Aesthetics is definitely something you can work towards.
You shouldn't buy into the notion that aesthetics is for 'lighter' guys. That's a misnomer spread by guys who are too proud to control how they look.
Whatever was a guy's selling point is what they always supposedly worked for. It's just ridiculous of course. The big brutal guys worked for that. The lighter so-called aesthetic guys worked for this instead. Also notice how bodybuilders always site guys who look like themselves as their inspirations and how they worked to look like their idols? Fact of the matter is that genetics is what dictates if you're going to look aesthetic or blocky. It's not a training trick. Mike Katz could never look like Zane, he could do Zane's routine exactly and it wouldn't work. And Zane couldn't look like Katz. Could Platz have been proportionate and symmetrical? No, he tried and failed. Could Arnold have Platz's quads? No.

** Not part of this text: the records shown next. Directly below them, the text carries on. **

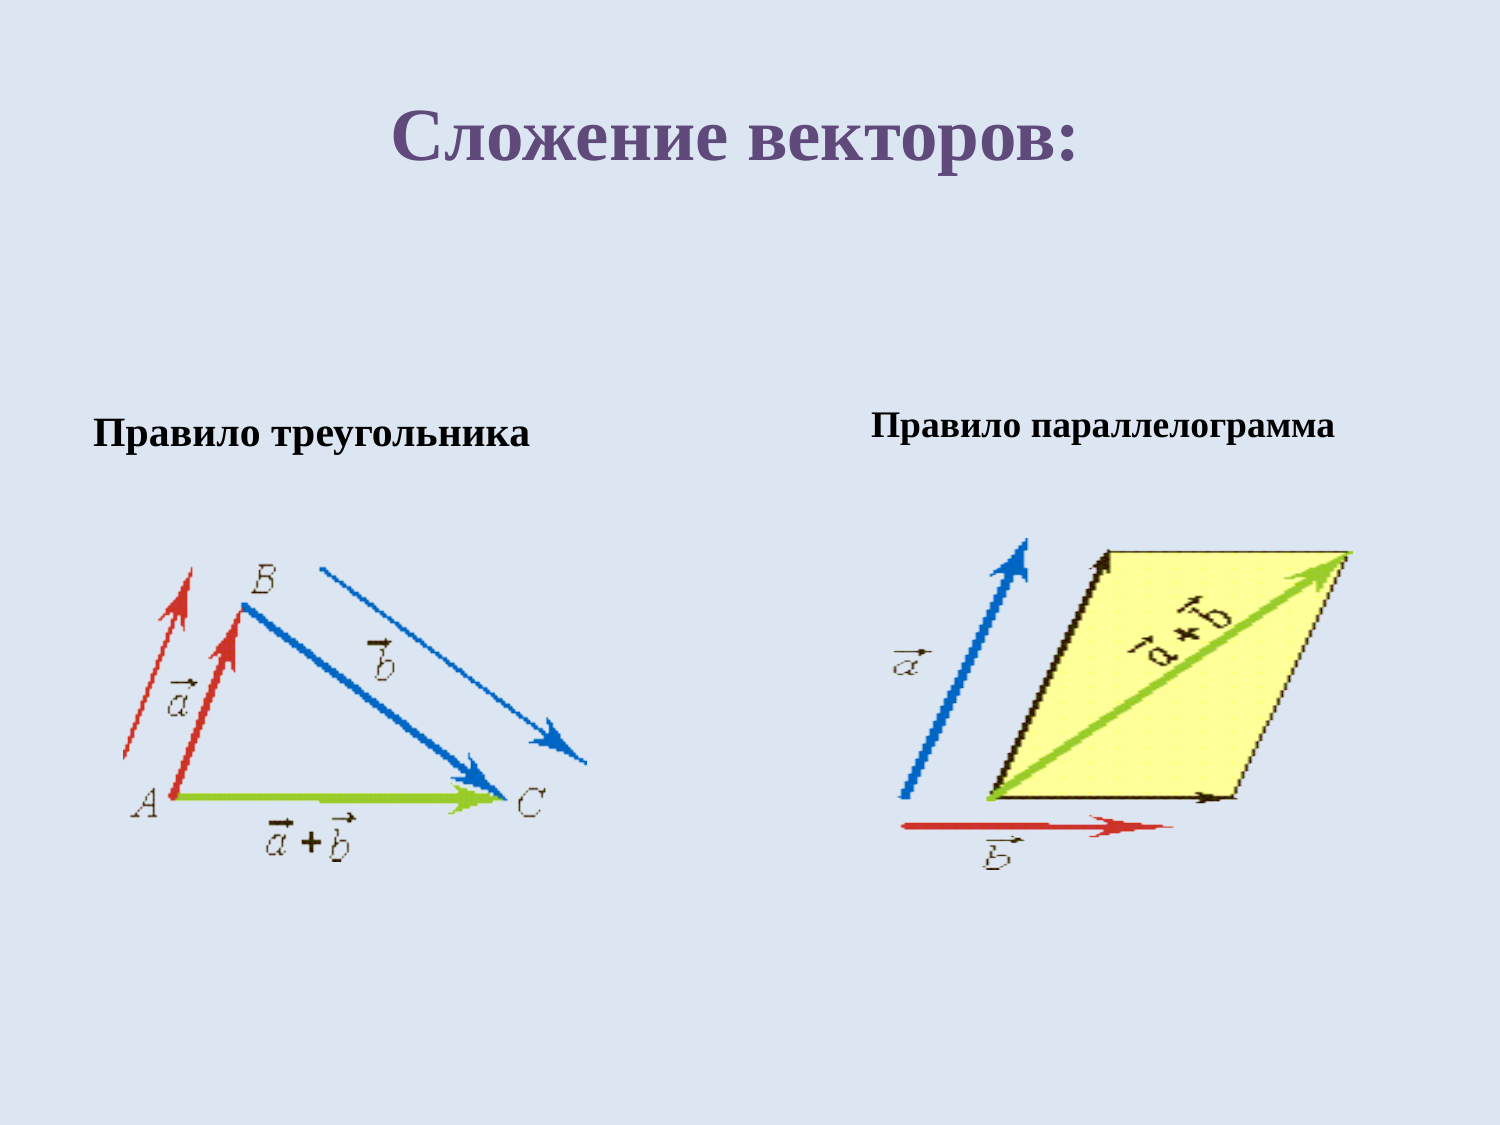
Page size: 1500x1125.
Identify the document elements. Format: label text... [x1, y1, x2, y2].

picture [891, 538, 1353, 870]
picture [123, 562, 587, 863]
text_box Сложение векторов: [375, 78, 1096, 183]
text_box Правило треугольника [78, 397, 546, 462]
text_box Правило параллелограмма [856, 392, 1422, 453]
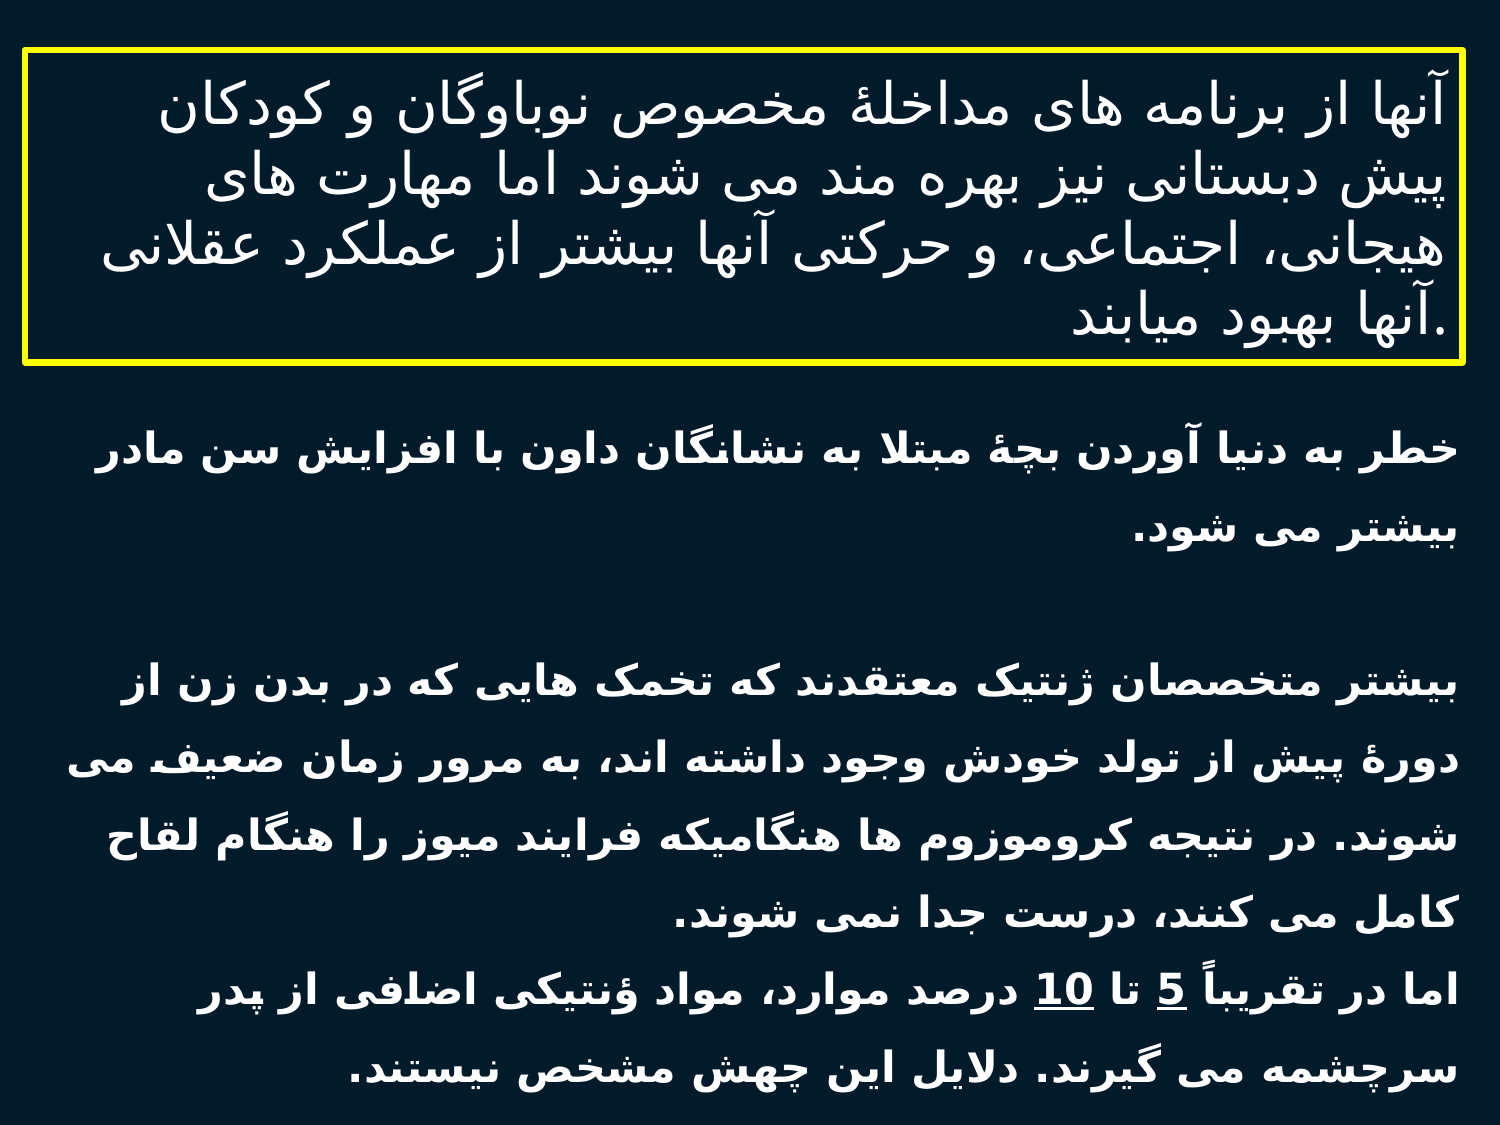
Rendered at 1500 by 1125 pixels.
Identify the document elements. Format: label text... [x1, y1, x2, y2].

list خطر به دنیا آوردن بچۀ مبتلا به نشانگان داون با افزایش سن مادر بیشتر می شود. بیشتر متخصصان ژنتیک معتقدند که تخمک هایی که در بدن زن از دورۀ پیش از تولد خودش وجود داشته اند، به مرور زمان ضعیف می شوند. در نتیجه کروموزوم ها هنگامیکه فرایند میوز را هنگام لقاح کامل می کنند، درست جدا نمی شوند. اما در تقریباً 5 تا 10 درصد موارد، مواد ؤنتیکی اضافی از پدر سرچشمه می گیرند. دلایل این چهش مشخص نیستند. [24, 387, 1475, 1100]
slide_number 22 [1417, 1068, 1494, 1114]
text_box آنها از برنامه های مداخلۀ مخصوص نوباوگان و کودکان پیش دبستانی نیز بهره مند می شوند اما مهارت های هیجانی، اجتماعی، و حرکتی آنها بیشتر از عملکرد عقلانی آنها بهبود میابند. [22, 47, 1466, 366]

All a bb can do is add muscle to his frame. Proportions and skeletal structure is what determines aesthetic appeal and it's all genetic. Take ANY bodybuilder at the start of their competitive career and compare to the end, when they no doubt tried balancing out their bodyparts and you'll just see a bigger version of the starting point. Training has little to nothing to do with it.
No, aesthetics isn't just for lighter guys, that's absolutely right. But lighter guys are always called aesthetic by bodybuilding fans, magazines, etc. Being light isn't necessarily aesthetic.
Like I said, the only thing you can do is avoid ruining your aesthetics with drugs and food and Synthol etc.